[Records contained in a dataset]

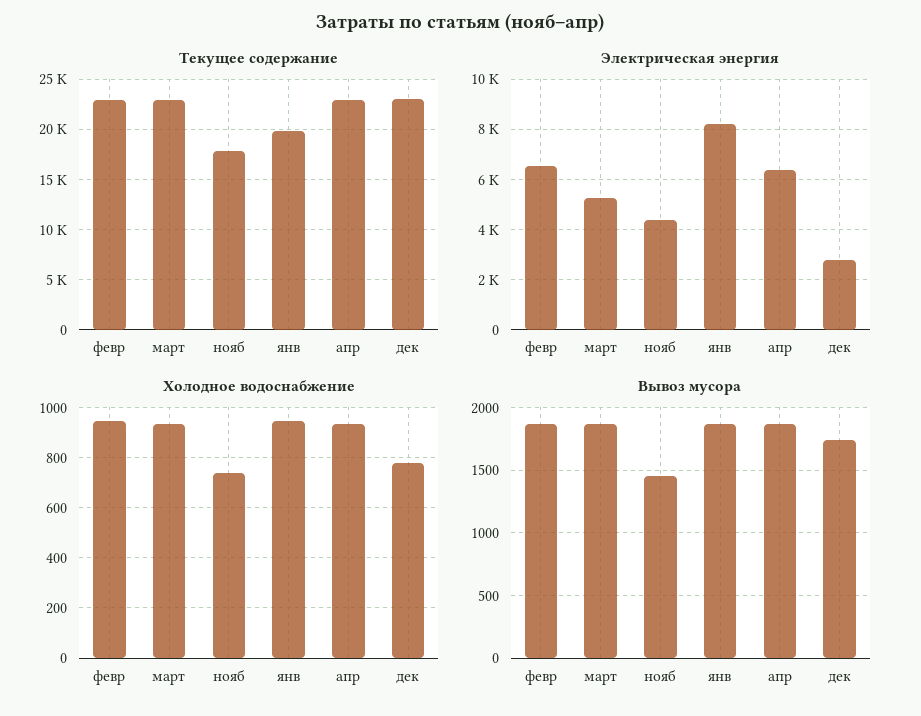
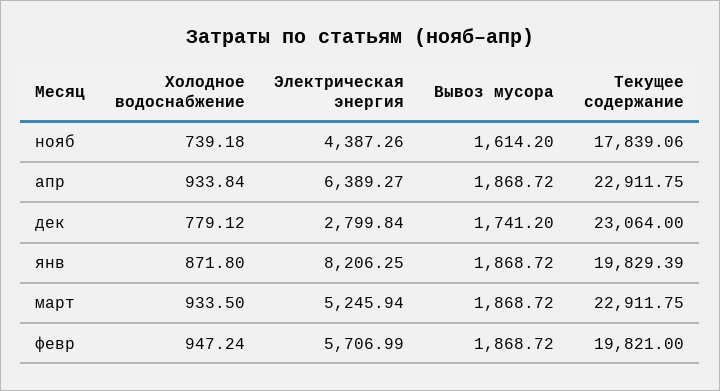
Текущее содержание, февр: 23000 -> 19821
Электрическая энергия, февр: 6500 -> 5706.99
Холодное водоснабжение, янв: 950 -> 871.8
Вывоз мусора, нояб: 1450 -> 1614.2

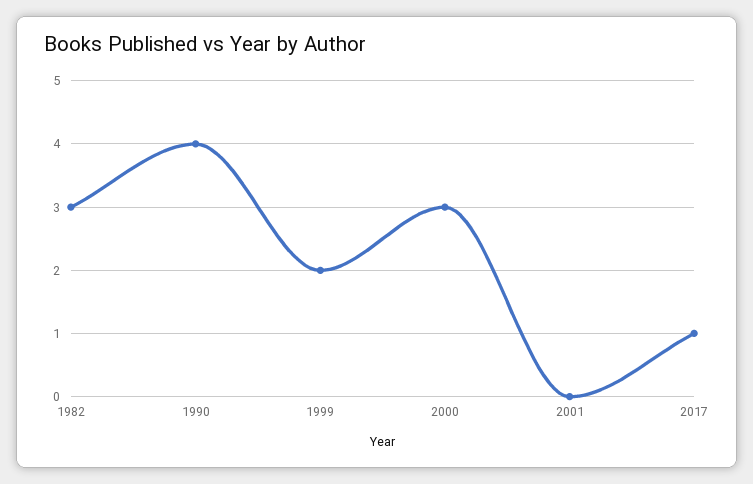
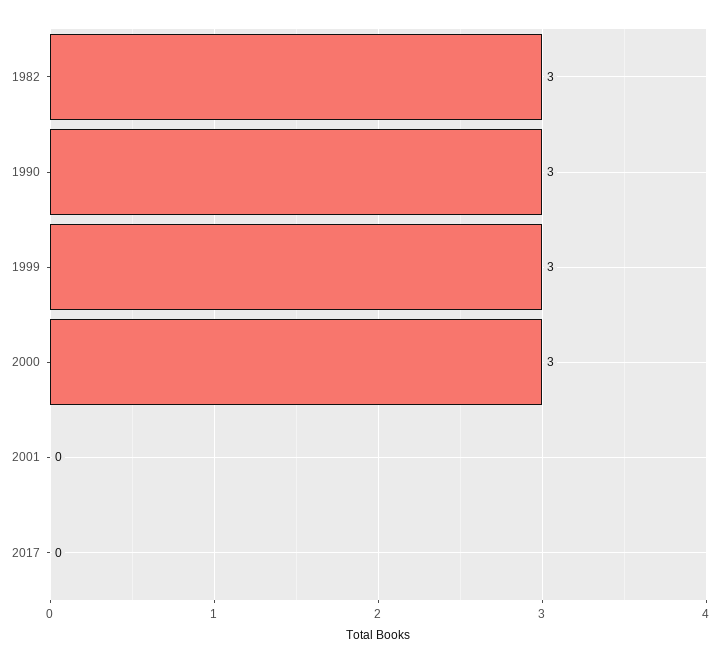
1990: 4 -> 3
1999: 2 -> 3
2017: 1 -> 0

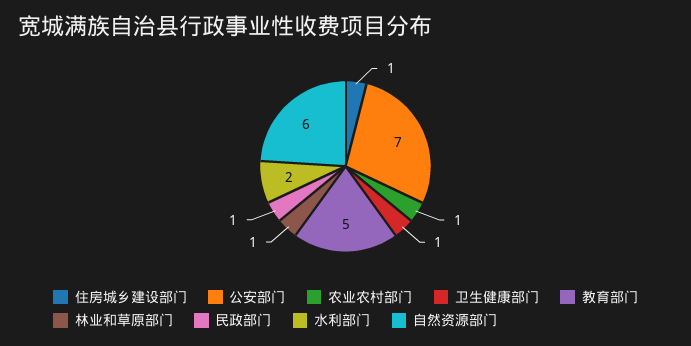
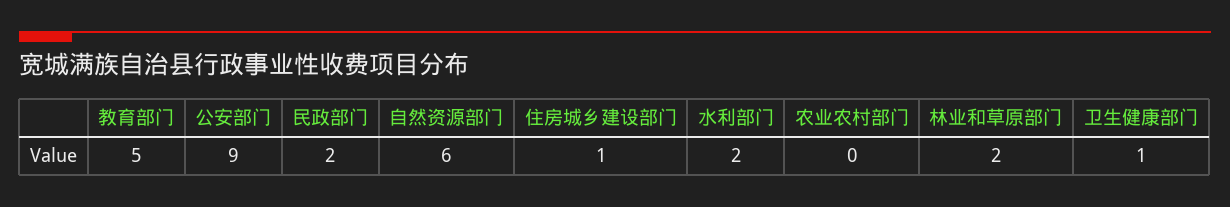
公安部门: 7 -> 9
农业农村部门: 1 -> 0
林业和草原部门: 1 -> 2
民政部门: 1 -> 2

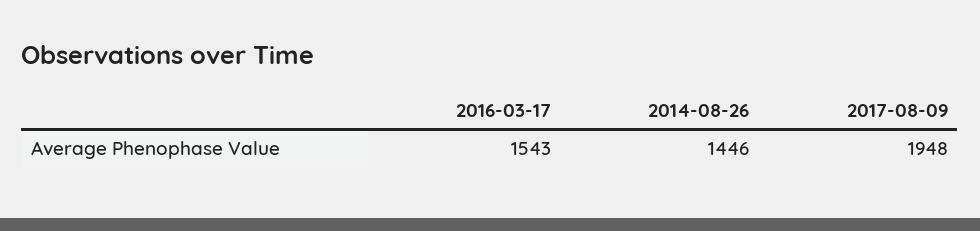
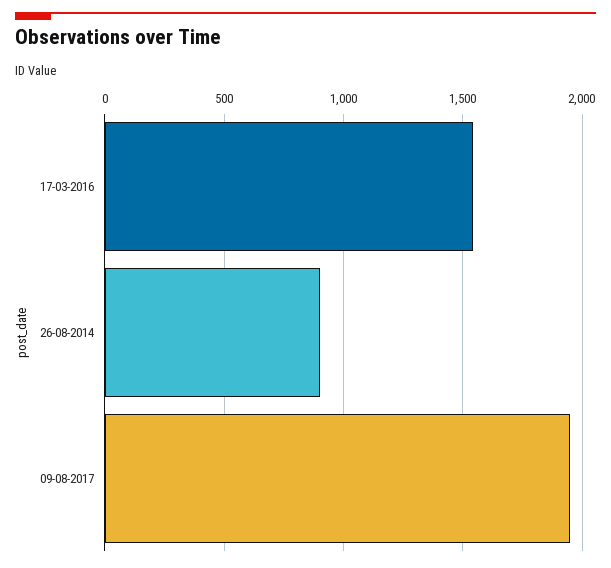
2014-08-26: 1446 -> 900

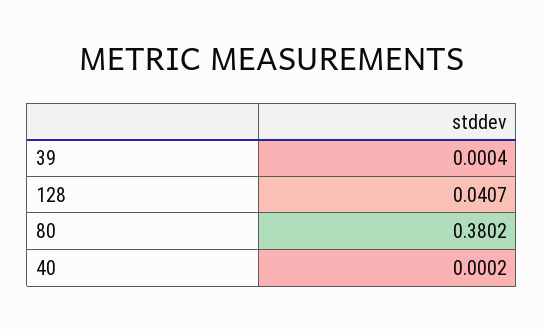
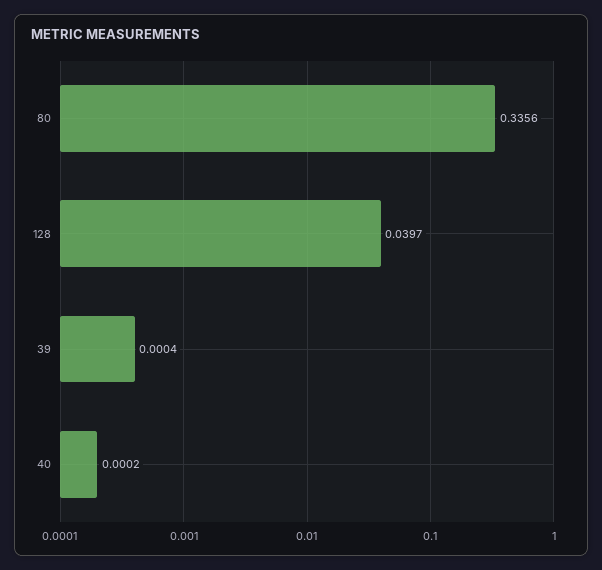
128: 0.0407 -> 0.0397
80: 0.3802 -> 0.3356

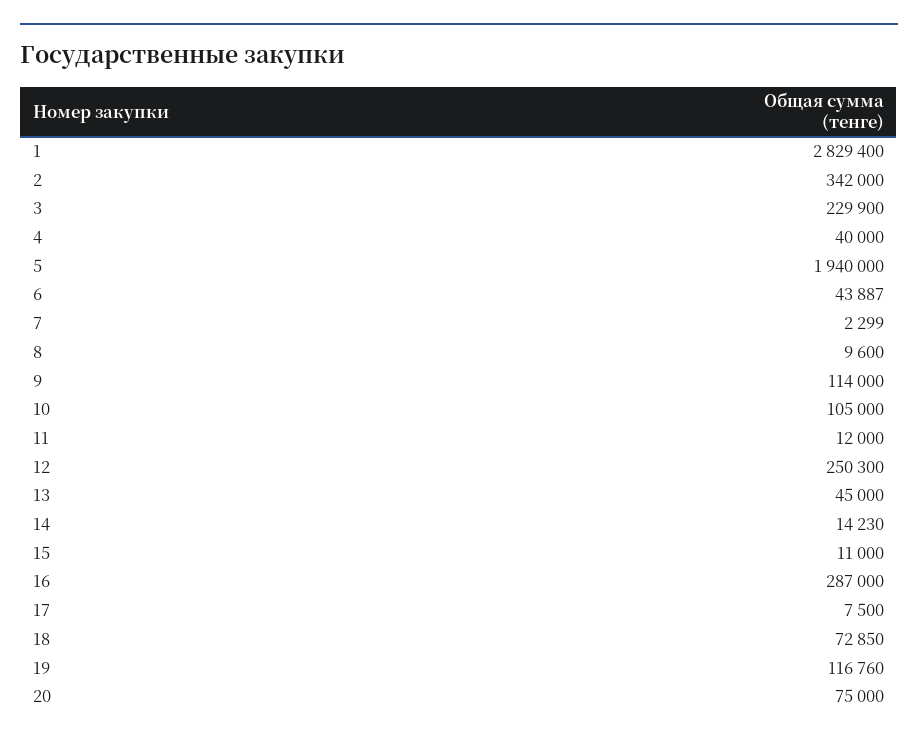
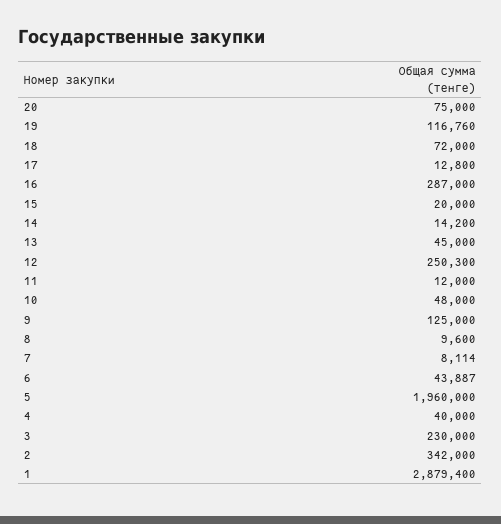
1: 2829400 -> 2879400
3: 229900 -> 230000
5: 1940000 -> 1960000
7: 2299 -> 8114
9: 114000 -> 125000
10: 105000 -> 48000
14: 14230 -> 14200
15: 11000 -> 20000
17: 7500 -> 12800
18: 72850 -> 72000

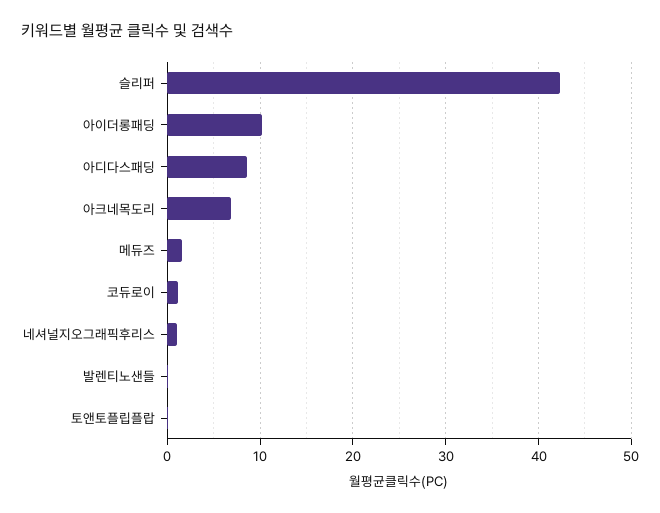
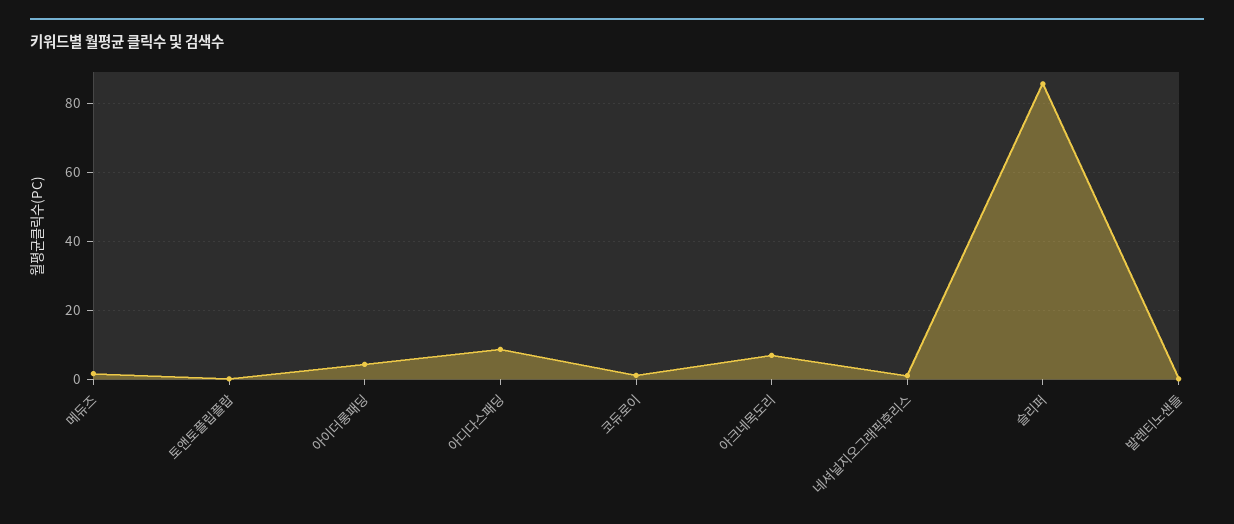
슬리퍼: 42 -> 86
아이더롱패딩: 10 -> 4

● **WORK TASK**:
Repeat all of the records verbatim, leaving out the pictures.

● **EXPECTED ANSWER**:
Текущее содержание, февр: 23000 -> 19821
Электрическая энергия, февр: 6500 -> 5706.99
Холодное водоснабжение, янв: 950 -> 871.8
Вывоз мусора, нояб: 1450 -> 1614.2

1990: 4 -> 3
1999: 2 -> 3
2017: 1 -> 0

公安部门: 7 -> 9
农业农村部门: 1 -> 0
林业和草原部门: 1 -> 2
民政部门: 1 -> 2

2014-08-26: 1446 -> 900

128: 0.0407 -> 0.0397
80: 0.3802 -> 0.3356

1: 2829400 -> 2879400
3: 229900 -> 230000
5: 1940000 -> 1960000
7: 2299 -> 8114
9: 114000 -> 125000
10: 105000 -> 48000
14: 14230 -> 14200
15: 11000 -> 20000
17: 7500 -> 12800
18: 72850 -> 72000

슬리퍼: 42 -> 86
아이더롱패딩: 10 -> 4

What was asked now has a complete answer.